Yürürlükten kaldırılan, 1412 sayılı CMUK’dan farklı olarak 5271 sayılı CMK’da kovuşturmaya yer olmadığına dair kararın kaldırılmasının belli şartlara tabi kılınmış olup, Cumhuriyet savcısı kendiliğinden veya başkaca bir makamın talimatı üzerine aynı fiilden dolayı kovuşturmaya yer olmadığına dair karar kaldırılarak kamu davası açamaz.

Buradaki başka makam ifadesi Cumhuriyet başsavcısını gündeme getirir ki, kanunla Cumhuriyet başsavcılarının da, hukuken kesinleşmiş kovuşturmaya yer olmadığına dair kararları kaldırma ve yeniden soruşturma talimatı verme yetkisi yoktur.

CMK 172/3. maddesi gereği, kovuşturmaya yer olmadığına dair kararın etkin soruşturma yapılmadan verildiğinin Avrupa İnsan Hakları Mahkemesinin kesinleşmiş kararıyla tespit edilmesi veya bu karar aleyhine Avrupa İnsan Hakları Mahkemesine yapılan başvuru hakkında dostane çözüm ya da tek taraflı deklarasyon sonucunda düşme kararı verilmesi üzerine, kararın kesinleşmesinden itibaren üç ay içinde talep edilmesi hâlinde yeniden soruşturma açılır.
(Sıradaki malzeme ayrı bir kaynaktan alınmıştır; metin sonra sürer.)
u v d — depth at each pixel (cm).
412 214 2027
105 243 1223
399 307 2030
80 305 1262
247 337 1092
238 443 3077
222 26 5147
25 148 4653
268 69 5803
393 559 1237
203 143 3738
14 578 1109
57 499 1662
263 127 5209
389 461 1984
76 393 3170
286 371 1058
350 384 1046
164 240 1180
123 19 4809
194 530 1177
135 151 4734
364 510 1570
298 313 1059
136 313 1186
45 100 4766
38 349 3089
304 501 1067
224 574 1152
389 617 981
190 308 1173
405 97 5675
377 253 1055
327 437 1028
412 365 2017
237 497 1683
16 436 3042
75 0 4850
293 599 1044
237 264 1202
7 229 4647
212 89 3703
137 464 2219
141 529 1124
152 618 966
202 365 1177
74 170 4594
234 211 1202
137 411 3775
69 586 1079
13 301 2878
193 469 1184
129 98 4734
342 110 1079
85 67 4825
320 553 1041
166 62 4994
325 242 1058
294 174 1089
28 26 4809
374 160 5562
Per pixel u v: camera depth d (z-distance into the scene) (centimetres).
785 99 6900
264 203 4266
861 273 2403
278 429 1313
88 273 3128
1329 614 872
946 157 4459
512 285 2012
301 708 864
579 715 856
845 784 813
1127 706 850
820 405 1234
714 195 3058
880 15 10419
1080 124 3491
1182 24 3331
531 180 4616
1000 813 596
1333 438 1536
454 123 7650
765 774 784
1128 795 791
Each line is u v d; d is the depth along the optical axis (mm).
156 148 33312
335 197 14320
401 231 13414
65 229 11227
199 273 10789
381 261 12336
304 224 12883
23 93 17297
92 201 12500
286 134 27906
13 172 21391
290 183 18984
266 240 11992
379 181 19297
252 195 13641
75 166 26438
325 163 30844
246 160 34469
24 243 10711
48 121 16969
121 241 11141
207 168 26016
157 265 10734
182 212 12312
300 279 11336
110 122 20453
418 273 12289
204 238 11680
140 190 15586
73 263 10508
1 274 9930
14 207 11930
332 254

Yukarıda kovuşturmaya yer olmadığına dair karar konusu genel itibariyle açıklanmış olup bu hususlar somut olaya göre değişkenlik gösterebilmektedir. Bu nedenle hak kaybına uğramamak açısından avukat danışmanlığında hukuki sürecin yürütülmesi faydalı ve doğru olacaktır.